The teaching team wanted to support struggling students without compromising the lab experience for everyone else. As Jabed explains, the challenge was finding a way “to balance the support that the students need with the available in-class time and realistic workload management for the teaching staff.”

Their solution was to introduce weekly lab videos. These videos did not replace the written manuals – they complemented them. Jabed and his team recorded themselves working through the labs step by step, showing the exact workflow students needed to follow. They also highlighted the points where students were most likely to struggle – demonstrating what common errors look like and how to resolve them. That visual walkthrough made a critical difference. Instead of guessing where they had gone wrong, students could compare their own screens with the recorded demonstration and identify the issue themselves. Even when they did still need help, they were able to ask far more precise questions.

The effect was immediate. The number of emails dropped significantly, and lab discussions became more productive. Students could move through the required activities more smoothly, leaving more time for deeper exploration rather than simply trying to complete the basics.

Better questions, better learning

The introduction of lab videos did more than reduce the teaching team’s inbox. It improved the quality of the learning experience in the classroom. Previously, much of the lab time could be consumed by troubleshooting simple procedural issues. Now, students arrive with a clearer understanding of the steps involved and a stronger sense of where they might be stuck. That means tutors can spend more time discussing complex ideas and less time resolving small setup errors.

In a subject like cyber security, that shift is significant. Technical competence develops through practice, and practice requires time. If students spend the entire session trying to finish the minimum requirements, they never reach the point where they can explore further challenges. But when students are able to complete the core lab tasks more efficiently, they gain both time and confidence. That opens the door to optional exercises, deeper experimentation and a stronger understanding of how the tools actually work.

Confidence builds capability

For Jabed, one of the most important outcomes of the intervention has been the impact on student confidence. When students can complete their labs successfully within the allotted time, the experience changes. Instead of feeling stuck or overwhelmed, they begin to feel capable of tackling more complex challenges. That confidence encourages them to explore the optional materials and additional exercises provided in the course.

Over time, that extra practice translates into stronger technical skills. Students who once struggled to keep pace can become proficient practitioners, able to demonstrate their abilities not only in assessments but also in job interviews and industry placements.

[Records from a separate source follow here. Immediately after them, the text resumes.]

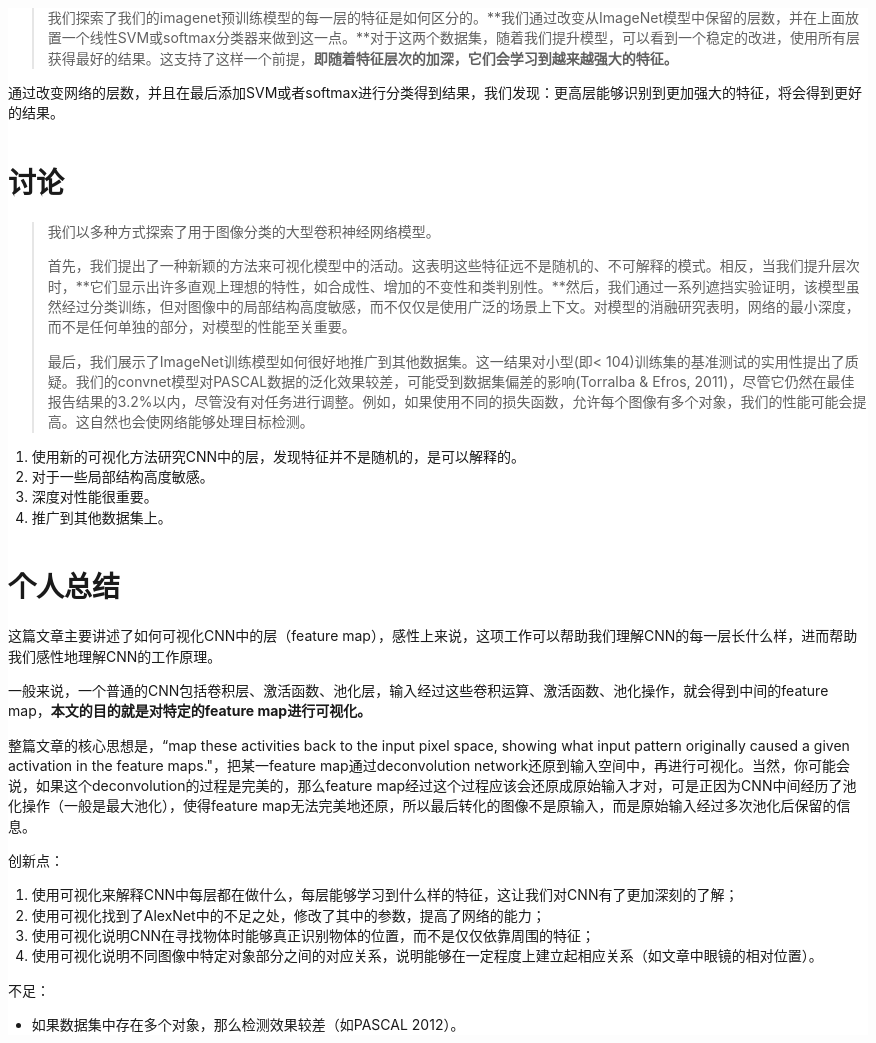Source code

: > 我们探索了我们的imagenet预训练模型的每一层的特征是如何区分的。**我们通过改变从ImageNet模型中保留的层数，并在上面放置一个线性SVM或softmax分类器来做到这一点。**对于这两个数据集，随着我们提升模型，可以看到一个稳定的改进，使用所有层获得最好的结果。这支持了这样一个前提，**即随着特征层次的加深，它们会学习到越来越强大的特征。**

通过改变网络的层数，并且在最后添加SVM或者softmax进行分类得到结果，我们发现：更高层能够识别到更加强大的特征，将会得到更好的结果。

# 讨论

> 我们以多种方式探索了用于图像分类的大型卷积神经网络模型。
>
>
> 首先，我们提出了一种新颖的方法来可视化模型中的活动。这表明这些特征远不是随机的、不可解释的模式。相反，当我们提升层次时，**它们显示出许多直观上理想的特性，如合成性、增加的不变性和类判别性。**然后，我们通过一系列遮挡实验证明，该模型虽然经过分类训练，但对图像中的局部结构高度敏感，而不仅仅是使用广泛的场景上下文。对模型的消融研究表明，网络的最小深度，而不是任何单独的部分，对模型的性能至关重要。
>
>
> 最后，我们展示了ImageNet训练模型如何很好地推广到其他数据集。这一结果对小型(即< 104)训练集的基准测试的实用性提出了质疑。我们的convnet模型对PASCAL数据的泛化效果较差，可能受到数据集偏差的影响(Torralba & Efros, 2011)，尽管它仍然在最佳报告结果的3.2%以内，尽管没有对任务进行调整。例如，如果使用不同的损失函数，允许每个图像有多个对象，我们的性能可能会提高。这自然也会使网络能够处理目标检测。

1. 使用新的可视化方法研究CNN中的层，发现特征并不是随机的，是可以解释的。
2. 对于一些局部结构高度敏感。
3. 深度对性能很重要。
4. 推广到其他数据集上。



# 个人总结

这篇文章主要讲述了如何可视化CNN中的层（feature map），感性上来说，这项工作可以帮助我们理解CNN的每一层长什么样，进而帮助我们感性地理解CNN的工作原理。

一般来说，一个普通的CNN包括卷积层、激活函数、池化层，输入经过这些卷积运算、激活函数、池化操作，就会得到中间的feature map，**本文的目的就是对特定的feature map进行可视化。**

整篇文章的核心思想是，“map these activities back to the input pixel space, showing what input pattern originally caused a given activation in the feature maps."，把某一feature map通过deconvolution network还原到输入空间中，再进行可视化。当然，你可能会说，如果这个deconvolution的过程是完美的，那么feature map经过这个过程应该会还原成原始输入才对，可是正因为CNN中间经历了池化操作（一般是最大池化），使得feature map无法完美地还原，所以最后转化的图像不是原输入，而是原始输入经过多次池化后保留的信息。

创新点：

1. 使用可视化来解释CNN中每层都在做什么，每层能够学习到什么样的特征，这让我们对CNN有了更加深刻的了解；
2. 使用可视化找到了AlexNet中的不足之处，修改了其中的参数，提高了网络的能力；
3. 使用可视化说明CNN在寻找物体时能够真正识别物体的位置，而不是仅仅依靠周围的特征；
4. 使用可视化说明不同图像中特定对象部分之间的对应关系，说明能够在一定程度上建立起相应关系（如文章中眼镜的相对位置）。

不足：

- 如果数据集中存在多个对象，那么检测效果较差（如PASCAL 2012）。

Jabed is careful not to overstate the numerical changes in grades, although the pass rate has improved slightly. What matters more to him is that students who might previously have withdrawn or failed the subject are now able to complete it successfully. Some of those students go even further, building enough skill and confidence to secure employment in the field. For an educator working in such a demanding discipline, that outcome is deeply rewarding.

 

The broader lesson from the cyber security teaching team’s experience is that in cumulative, hands-on subjects, the right kind of support can make a profound difference. Weekly lab videos did not make penetration testing easy. What they did was make the learning process more transparent and repeatable, allowing students to revisit complex procedures until they understood them. In a field where graduates are expected to solve real-world problems and defend critical systems, that kind of confidence is not simply a nice outcome: it is part of what prepares them to become capable professionals.